[Extracted information]

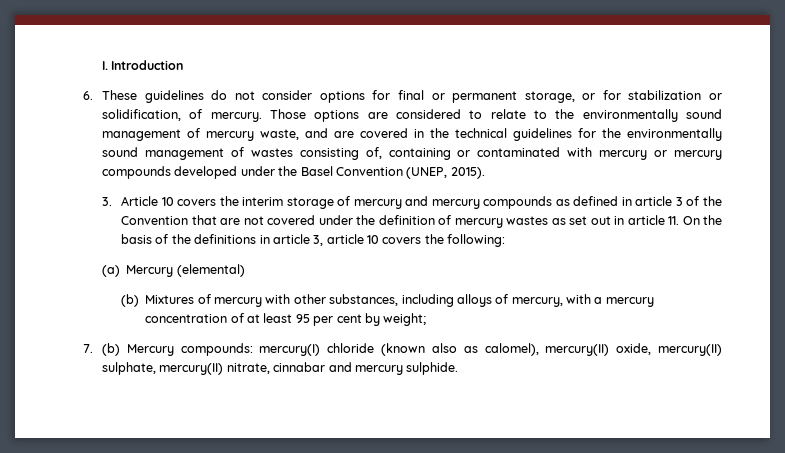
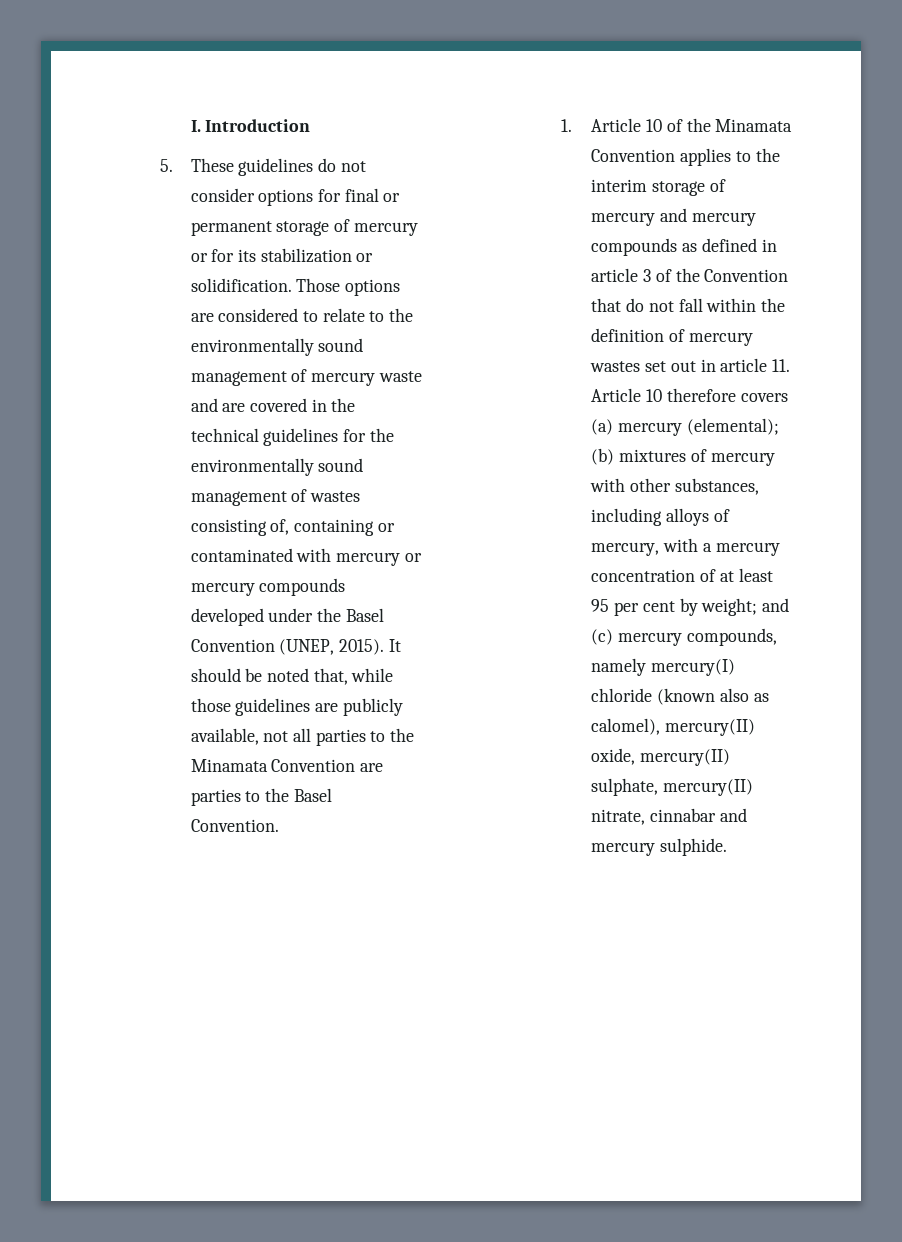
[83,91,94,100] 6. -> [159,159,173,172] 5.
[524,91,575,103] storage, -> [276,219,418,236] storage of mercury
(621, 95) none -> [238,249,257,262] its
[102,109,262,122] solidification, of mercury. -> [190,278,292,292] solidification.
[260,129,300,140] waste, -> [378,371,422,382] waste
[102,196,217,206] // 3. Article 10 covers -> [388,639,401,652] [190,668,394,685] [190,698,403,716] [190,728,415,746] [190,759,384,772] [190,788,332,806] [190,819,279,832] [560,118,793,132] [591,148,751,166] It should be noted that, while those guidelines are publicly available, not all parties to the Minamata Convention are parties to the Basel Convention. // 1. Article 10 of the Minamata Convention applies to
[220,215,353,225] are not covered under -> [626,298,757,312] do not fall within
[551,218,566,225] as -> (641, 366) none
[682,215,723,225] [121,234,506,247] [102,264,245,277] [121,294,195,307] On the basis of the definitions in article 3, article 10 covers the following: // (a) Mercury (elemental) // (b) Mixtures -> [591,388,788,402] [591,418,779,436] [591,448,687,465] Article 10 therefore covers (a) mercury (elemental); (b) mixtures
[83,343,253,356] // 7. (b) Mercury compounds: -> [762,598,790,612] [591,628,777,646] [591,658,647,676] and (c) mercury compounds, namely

[/Extracted information]
[Extracted information]

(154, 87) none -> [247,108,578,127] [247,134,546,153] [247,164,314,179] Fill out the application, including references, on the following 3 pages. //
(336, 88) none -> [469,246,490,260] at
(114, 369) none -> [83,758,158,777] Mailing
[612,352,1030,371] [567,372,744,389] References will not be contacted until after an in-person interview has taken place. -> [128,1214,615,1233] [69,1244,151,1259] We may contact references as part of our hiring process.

[/Extracted information]
[Extracted information]

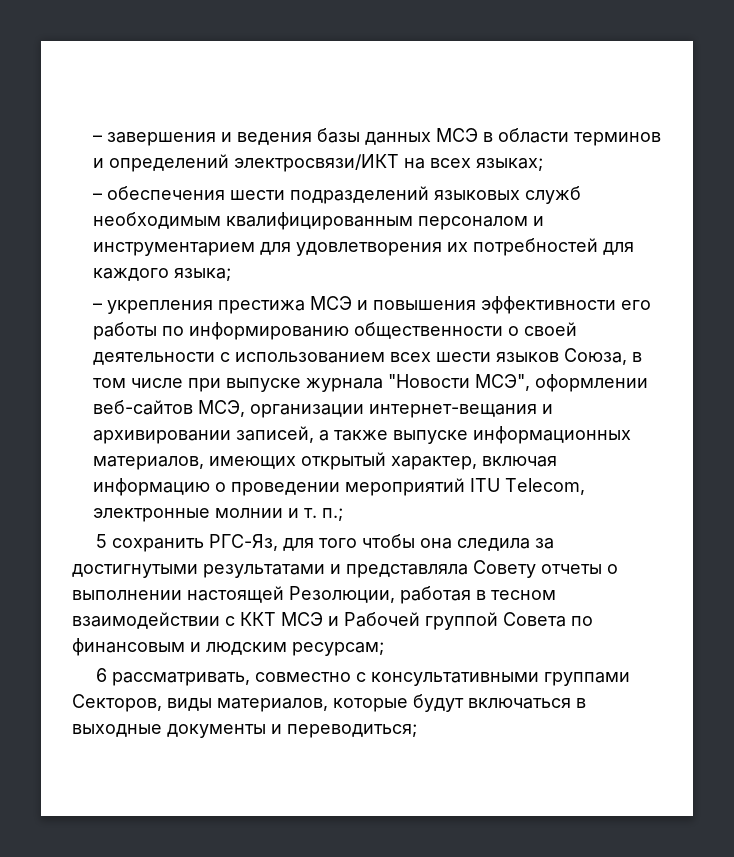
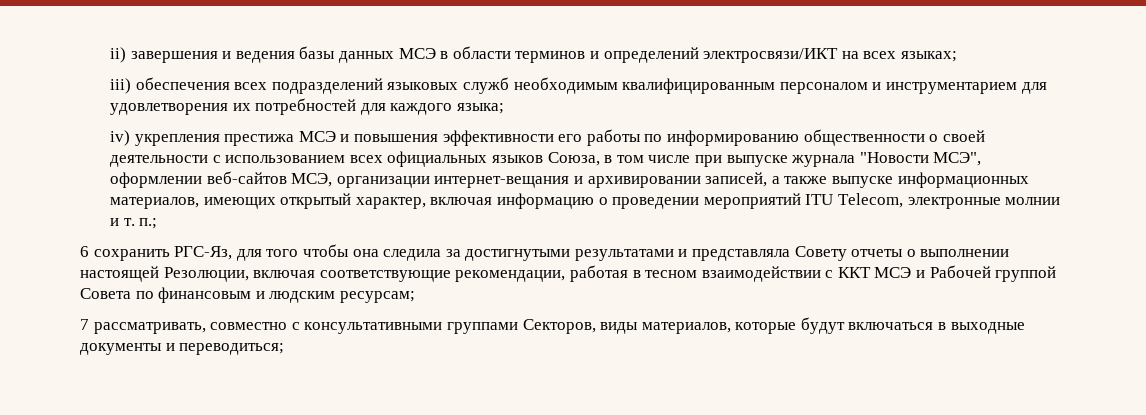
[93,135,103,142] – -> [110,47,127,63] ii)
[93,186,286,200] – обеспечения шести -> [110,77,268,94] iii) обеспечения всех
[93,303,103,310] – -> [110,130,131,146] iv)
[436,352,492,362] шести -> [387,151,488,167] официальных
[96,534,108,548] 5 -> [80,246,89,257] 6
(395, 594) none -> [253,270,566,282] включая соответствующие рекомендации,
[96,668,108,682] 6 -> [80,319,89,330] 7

[/Extracted information]

** What the task asks **
From the data above, copy each line where the string "following" appears.

** Response to the exercise **
[682,215,723,225] [121,234,506,247] [102,264,245,277] [121,294,195,307] On the basis of the definitions in article 3, article 10 covers the following: // (a) Mercury (elemental) // (b) Mixtures -> [591,388,788,402] [591,418,779,436] [591,448,687,465] Article 10 therefore covers (a) mercury (elemental); (b) mixtures
(154, 87) none -> [247,108,578,127] [247,134,546,153] [247,164,314,179] Fill out the application, including references, on the following 3 pages. //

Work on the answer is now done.